> _Problema propuesto_
Resume en dos oraciones, por favor, el artículo sobre la encuesta del CIS.

> _Extracto del artículo_
- - - -
Competencia y democracia

Publicado en el Diari de Tarragona el 10 de noviembre de 2013

Esta semana hemos conocido los resultados de la última encuesta del Centro de Investigaciones Sociológicas sobre intención de voto en España. Este nuevo estudio del organismo público confirma las sensaciones ya observadas en el pasado reciente, que podrían resumirse con tres simples titulares: el PP ganaría los comicios pero sin mayoría absoluta, el PSOE es incapaz de frenar su sangría electoral, y el Congreso se ve abocado a un inquietante proceso de italianización. Las tendencias son claras, pese a que en ocasiones el CIS haya demostrado el mismo rigor científico que el oráculo de Delfos (en las europeas de 2004 previó una participación del 77% que finalmente se quedó en el 45%, una diferencia que probablemente habría sido menor si un chimpancé hubiese hecho girar una ruleta).

Puestos a analizar los resultados, debería señalarse en primer lugar que es probable que los relativamente buenos resultados del partido de Mariano Rajoy se deban, al menos en parte, a que los datos hayan sido excesivamente cocinados en su tratamiento estadístico, tal y como denuncian amargamente los socialistas. A nadie se le oculta que los responsables de los principales centros demoscópicos españoles (ya sean privados o públicos) ganarían el primer premio del concurso Master Chef con los ojos cerrados, lo que sugiere la conveniencia de restar prudentemente algún punto porcentual al partido que encarga el estudio, al margen de que lo haya hecho directamente u oculto tras la pantalla de una institución u organismo que controla.

Por otro lado, el voto de castigo en forma de atomización electoral es un fenómeno ciertamente generalizado en contextos de crisis. Los extremismos chapotean a sus anchas en medio de la desgracia y el populismo hace su agosto cuando las cosas van especialmente mal (sobre todo si los partidos que gobiernan no pueden ocultar su tendencia a calentarse a la vera del poder financiero). La desesperación económica da alas a los radicalismos ideológicos (pensemos en el notable aumento en la intención de voto de IU) y apuntala los nacionalismos de corte salvífico que no conocen los matices (como lo demuestra el festín de ERC a costa de CiU o los resultados de Bildu frente al PNV). Cuando no hay nada que perder, tirar al monte puede parecer una buena solución.
- - - -
> _Listado de datos_

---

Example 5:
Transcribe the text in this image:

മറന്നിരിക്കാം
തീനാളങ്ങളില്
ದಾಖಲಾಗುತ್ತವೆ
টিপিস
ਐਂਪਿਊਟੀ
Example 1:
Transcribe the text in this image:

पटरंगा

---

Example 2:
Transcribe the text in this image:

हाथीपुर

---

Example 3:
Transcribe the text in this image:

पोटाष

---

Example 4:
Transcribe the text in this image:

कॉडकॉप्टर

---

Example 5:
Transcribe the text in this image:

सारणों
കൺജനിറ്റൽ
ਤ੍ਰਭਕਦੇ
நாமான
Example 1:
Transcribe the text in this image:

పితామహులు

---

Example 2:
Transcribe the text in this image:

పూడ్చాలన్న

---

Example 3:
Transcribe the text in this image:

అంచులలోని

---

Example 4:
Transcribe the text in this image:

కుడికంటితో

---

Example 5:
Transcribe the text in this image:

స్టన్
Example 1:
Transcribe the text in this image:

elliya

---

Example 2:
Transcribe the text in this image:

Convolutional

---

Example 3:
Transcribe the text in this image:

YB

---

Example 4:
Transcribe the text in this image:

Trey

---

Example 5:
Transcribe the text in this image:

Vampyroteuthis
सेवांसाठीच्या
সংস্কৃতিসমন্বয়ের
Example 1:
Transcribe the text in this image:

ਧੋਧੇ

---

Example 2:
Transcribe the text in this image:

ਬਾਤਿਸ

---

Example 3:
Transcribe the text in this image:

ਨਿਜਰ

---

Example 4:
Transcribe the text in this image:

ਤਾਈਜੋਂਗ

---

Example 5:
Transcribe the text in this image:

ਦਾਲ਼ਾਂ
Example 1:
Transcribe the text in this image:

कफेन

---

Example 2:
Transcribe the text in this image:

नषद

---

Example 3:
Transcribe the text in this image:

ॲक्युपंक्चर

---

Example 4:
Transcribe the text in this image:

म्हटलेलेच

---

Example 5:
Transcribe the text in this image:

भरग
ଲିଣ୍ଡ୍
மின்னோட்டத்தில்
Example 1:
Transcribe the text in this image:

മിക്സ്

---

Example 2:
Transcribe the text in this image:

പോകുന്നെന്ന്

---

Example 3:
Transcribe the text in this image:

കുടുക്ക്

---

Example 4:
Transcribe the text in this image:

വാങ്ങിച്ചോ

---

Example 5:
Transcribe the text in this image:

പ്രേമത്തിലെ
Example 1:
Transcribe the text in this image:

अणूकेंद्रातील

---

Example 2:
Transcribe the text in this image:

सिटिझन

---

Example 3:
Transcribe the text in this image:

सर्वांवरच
- - - -
> _Problema resuelto_
La última encuesta del CIS confirma que el PP ganaría las elecciones sin mayoría absoluta, que el PSOE no logra frenar su pérdida de votos y que el Congreso camina hacia una "italianización", aunque el CIS ha errado en el pasado, como con la participación de las europeas de 2004. El artículo aconseja restar algún punto porcentual al partido que encarga el estudio por el probable "cocinado" de los datos, y atribuye la atomización del voto a la crisis, que impulsa radicalismos como IU y nacionalismos como los de ERC y Bildu.